Vorerst seien dort aber alle Mitarbeiter in 100-prozentiger Kurzarbeit. Hinzu kommt, dass die Räumlichkeiten der Clubs im Gegensatz zum Top10 gepachtet sind. Die Pacht könne man zwar stunden, sagt Dominik Dilger – aber eben nicht auf Dauer.
Es fehlt an Perspektiven
Und noch ist kein Ende der Durststrecke in Sicht. Persönlich befürchtet Dilger, „dass es in diesem Jahr auf keinen Fall mehr etwas wird.“ Frühestens im März rechnet er mit Besserung. „Die einzige Hoffnung wäre ein Impfstoff.“ Dennoch habe man ein Hygienekonzept ausgearbeitet, um möglichst schnell wieder starten zu können, sobald es von der Politik das Okay gibt. „Ich hoffe, dass es nicht mehr allzu lange geht, sonst verlieren wir noch mehr Mitarbeiter“, wünscht sich Dilger.

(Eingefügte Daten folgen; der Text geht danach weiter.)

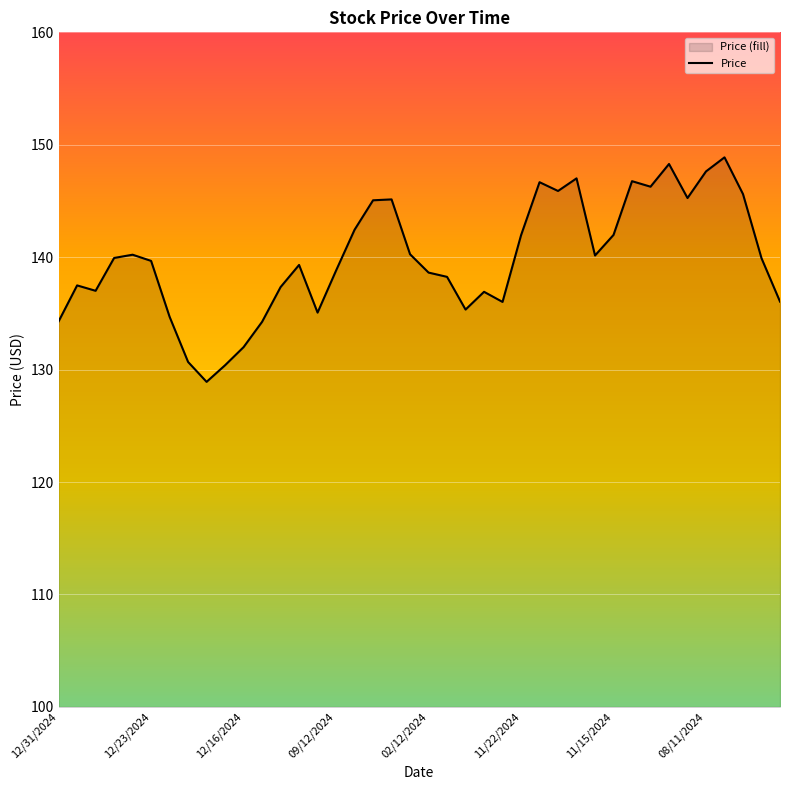

What is the difference between the values at 11/22/2024 and 09/12/2024?

3.1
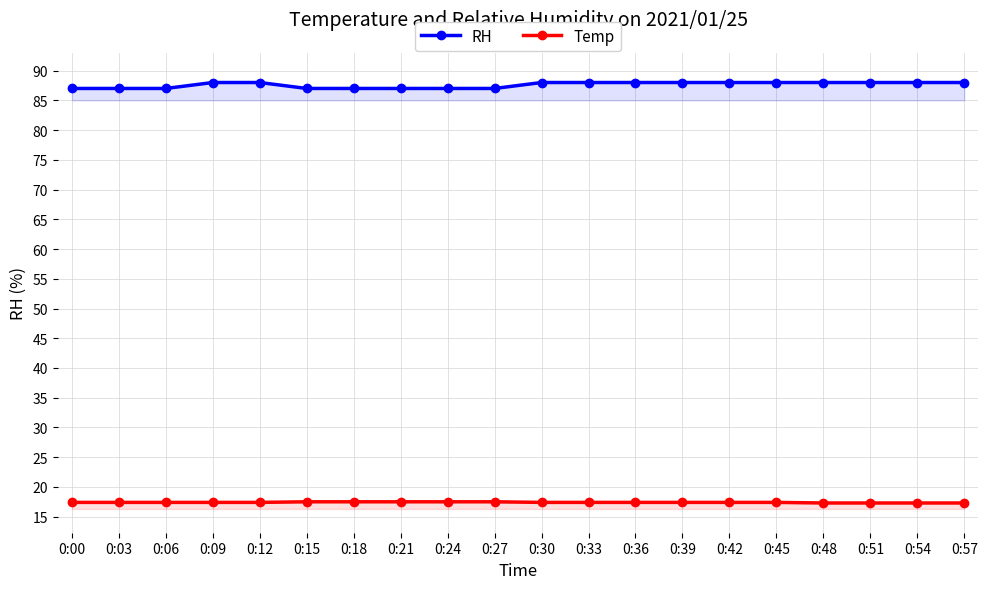

Which series has the widest spread of values?

RH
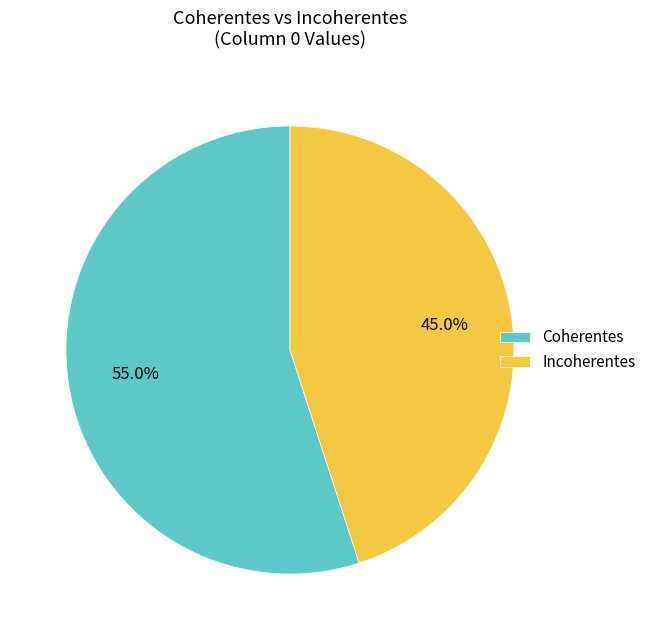

Which slice is the smallest?

Incoherentes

Das Versprechen: Die Clubs werden überleben
Dennoch, auch wenn die Situation für Clubs gerade alles andere als gut ist, verspricht Dominik Dilger: Das Top10 wird es auch in Zukunft noch geben. „Ich denke, das können wir mit gutem Gewissen sagen.“ Natürlich hänge das auch davon ab, wie lange Clubs noch geschlossen bleiben müssen, aber Dilger ist sich sicher: „Wir werden die Zeit überstehen.“ Das gleiche gelte für das Berry‘s und den Erdbeermund.
Um sich dafür einzusetzen, tüftelt Dilger derzeit an verschiedenen Ideen. Mit ihnen soll zusätzlich zum Barbetrieb, der im Winter ins Innere des Top10 verlegt werden soll, Geld eingenommen werden. So möchte Dilger auf dem Parkplatz des Clubs einen Autoflohmarkt veranstalten, außerdem sollen ein paar der Räume etwa für private Feiern vermietet werden. Die Konzepte liegen bereits bei der Stadt, so Dilger.